Bryan Stern, a former Navy SEAL who’s now a security consultant, said that domestic drone defense will look a lot different from systems that the U.S. military is buying to protect the armed forces from drone attacks at home and abroad. One military system from Anduril Industries, named Roadrunner, is in effect a mini autonomous fighter jet.

“What are you going to do? Take M16 machine guns and start hosing down the sky?” Stern said. “You can do that if you’re in the U.S. Navy in the middle of the Red Sea. You’re not doing that in Alexandria, Virginia,” he said. He said he has conducted training sessions for law enforcement on how to respond to possible terrorist drone attacks.

But there would also be downsides to putting drone defense systems at every sports stadium, concert venue, government building, power station and other sensitive sites, experts said.

“It could actually be quite harmful to release the beast and have radio frequency jammers everywhere,” Kallenborn said, noting that such devices can disrupt radio communications across a wide area.

Michael German, a former FBI special agent who’s now a fellow at the Brennan Center for Justice, a civil liberties organization, said he questioned the need for law enforcement to have new authority to take down drones, or the need to have expensive new defense systems when it’s still impossible to say how likely a drone terrorist attack is.
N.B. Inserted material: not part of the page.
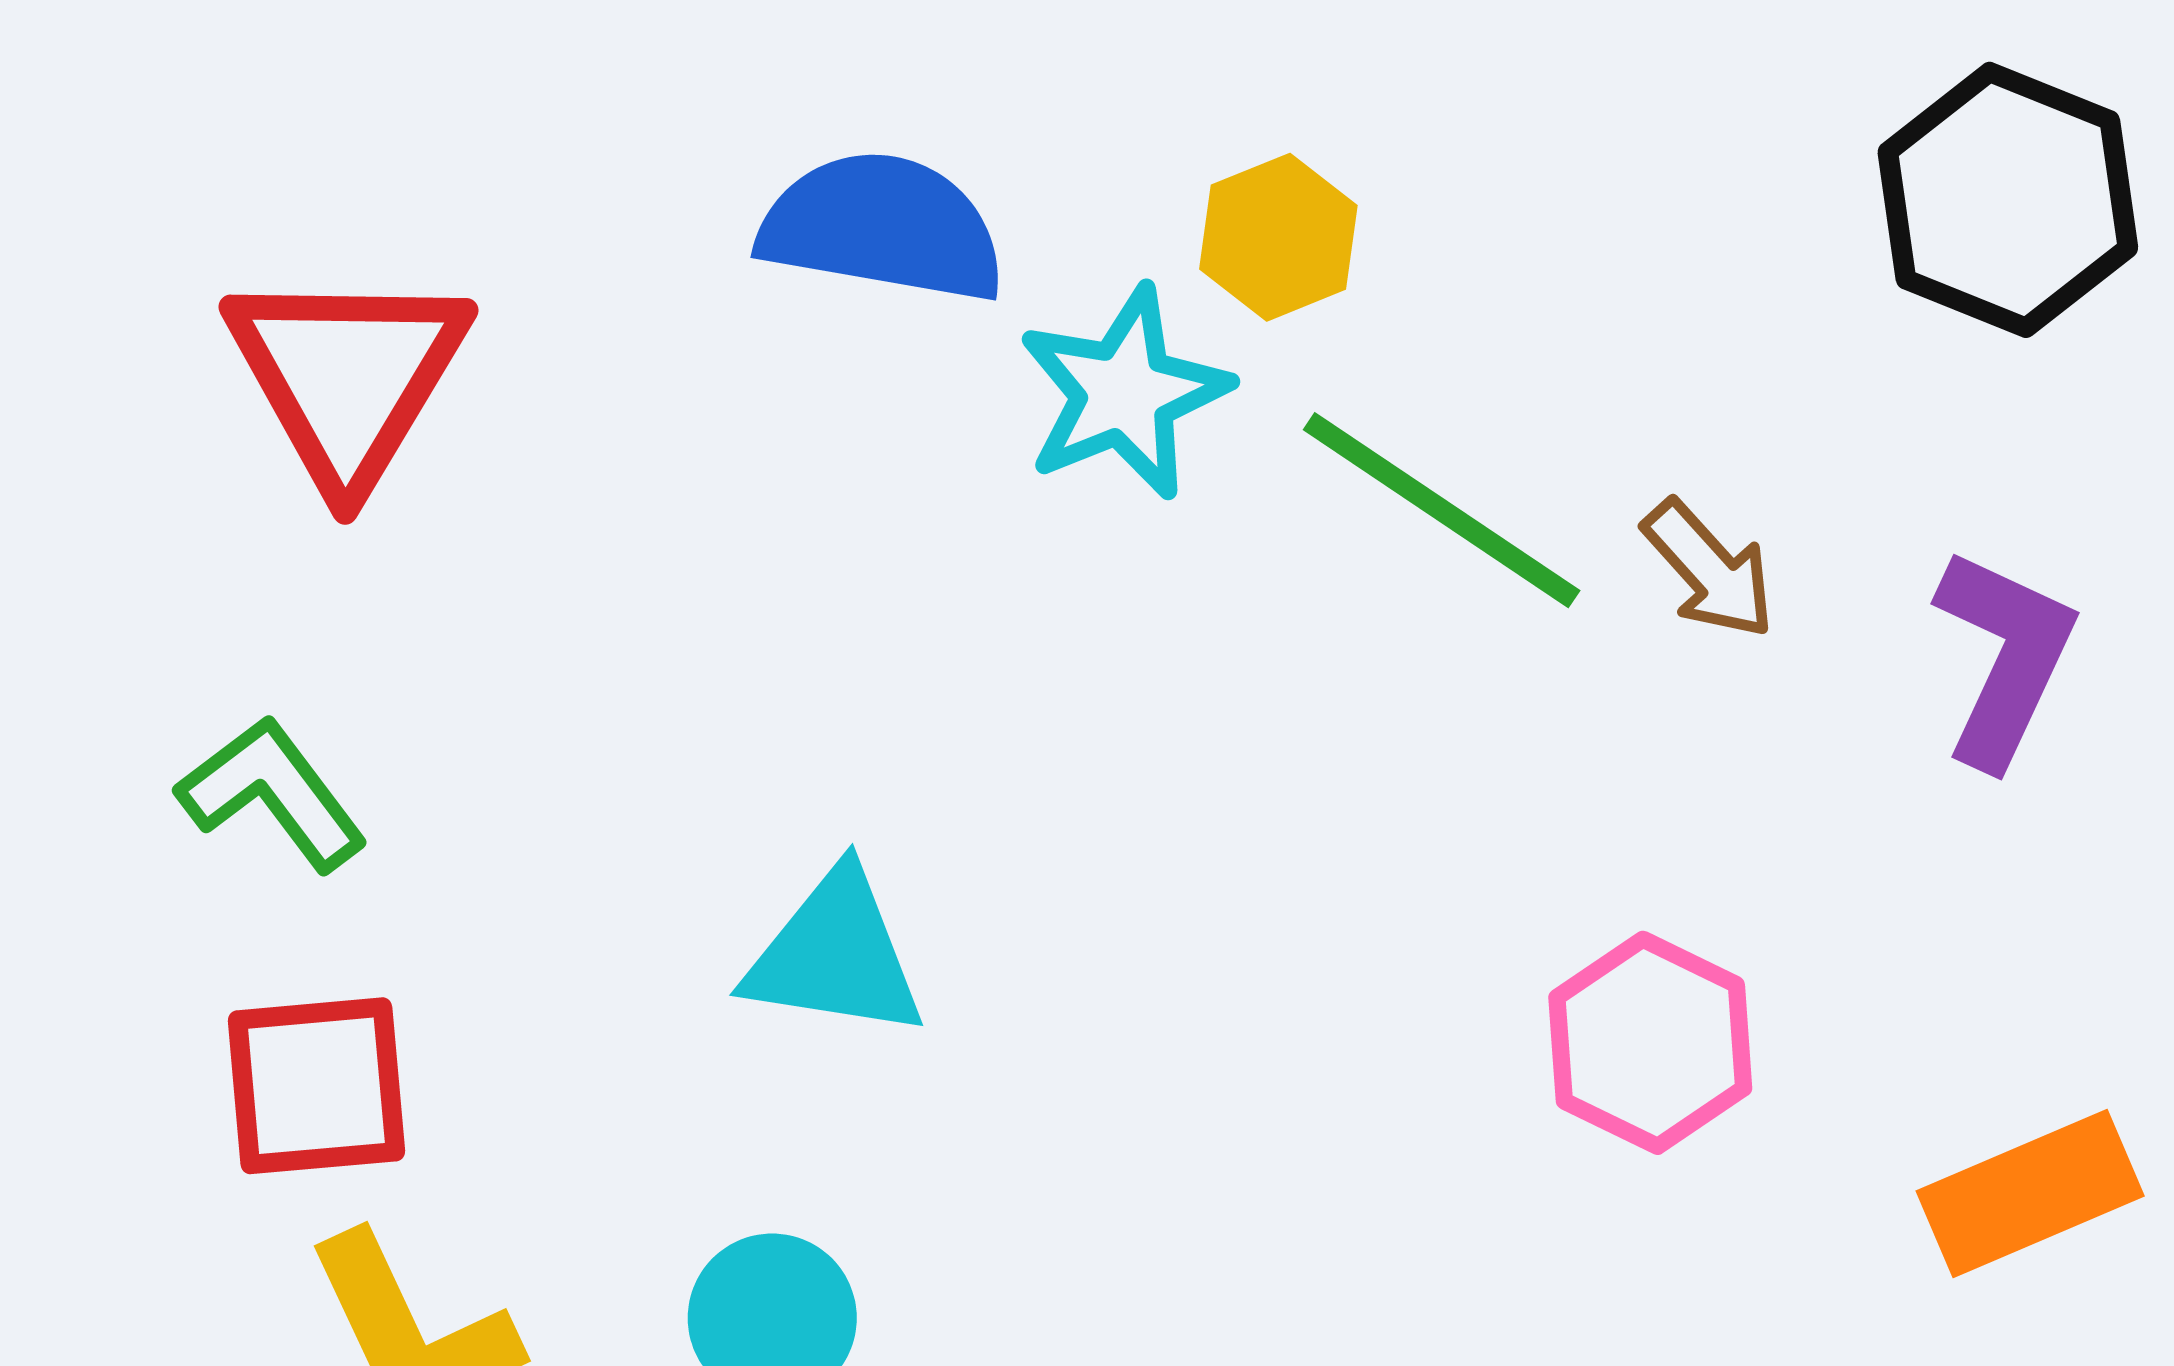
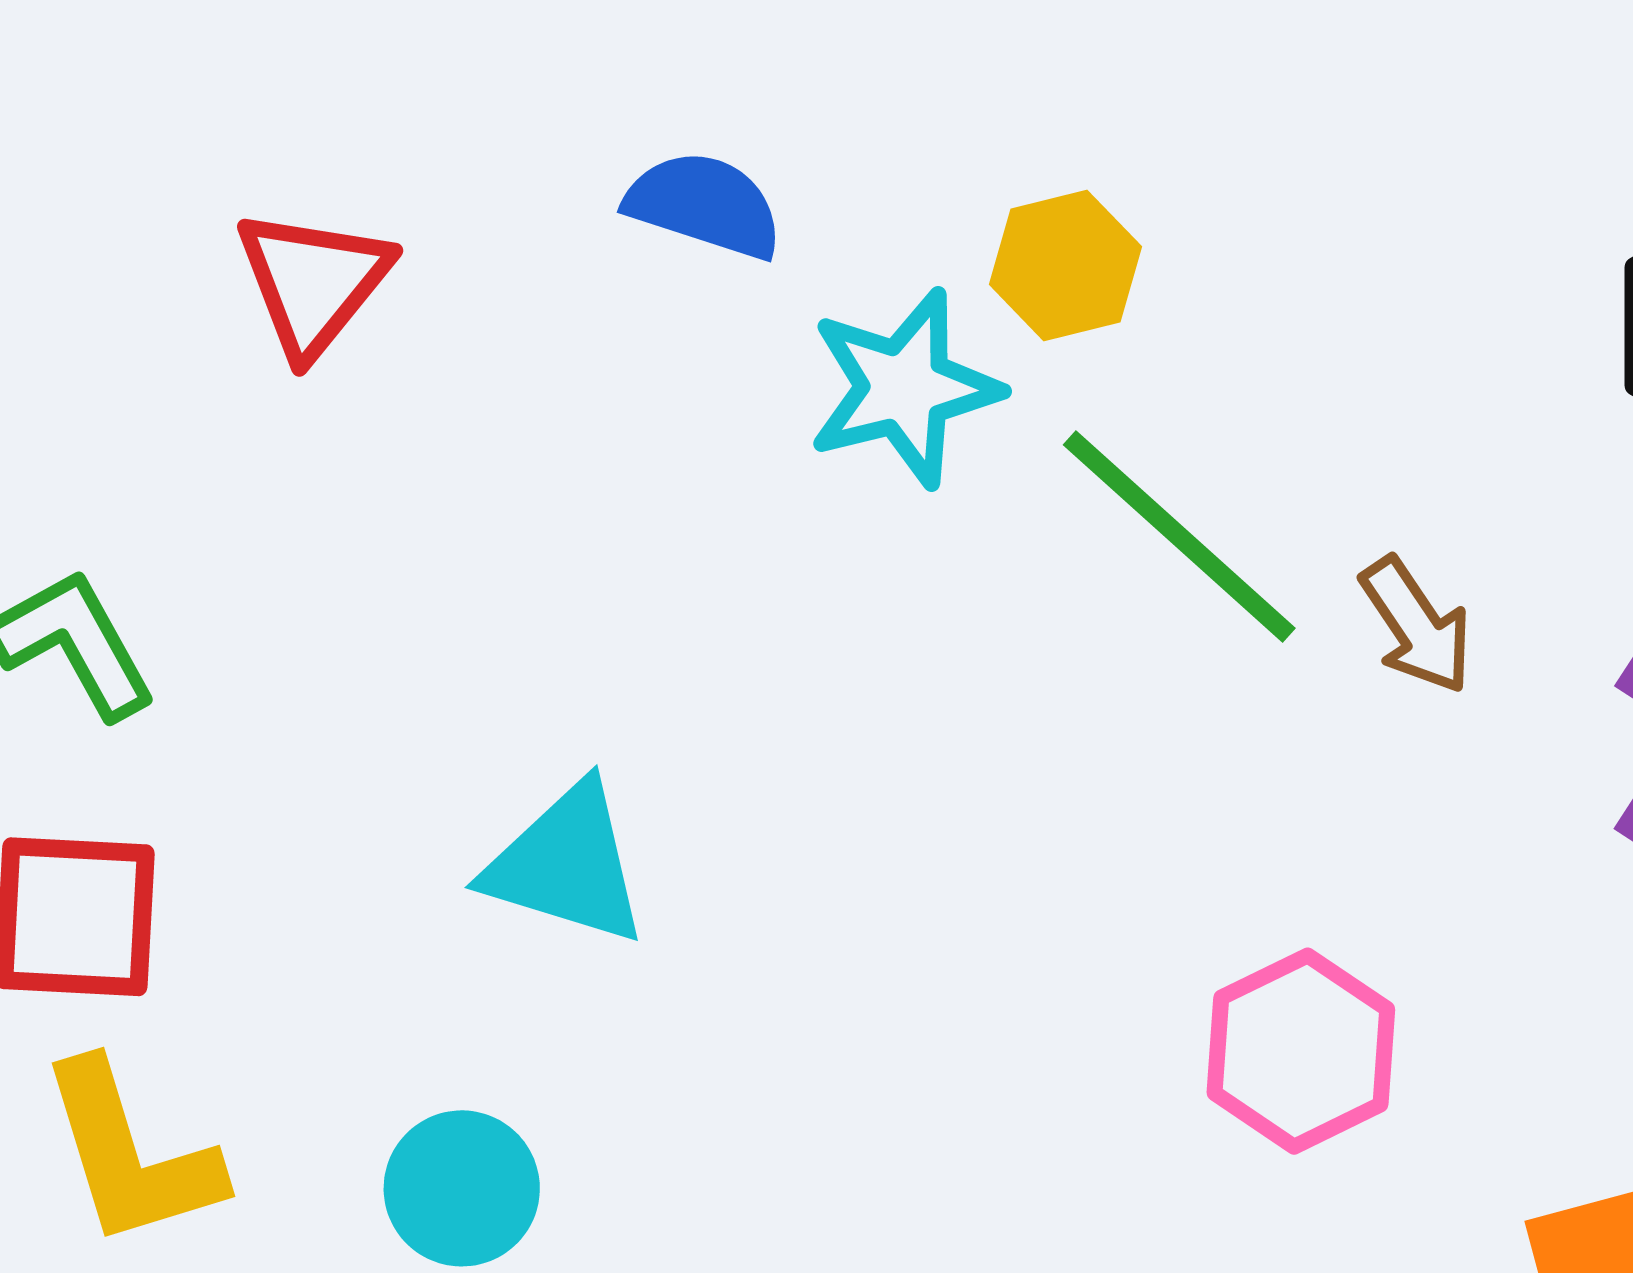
blue semicircle: (882, 227) -> (704, 205), size x0.7
red triangle: (347, 377) -> (313, 282), moved, size x0.7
“We have to be careful about how we’re empowering the government,” he said. “It’s very easy to scare the public with hypotheticals and then implement policies that actually do more harm than good.”

German said a more immediate threat is people using cars and trucks to hit civil rights demonstrators. That happened 104 times during the summer 2020 protests after the murder of George Floyd in Minneapolis, according to USA Today — a number that German called “astonishing.”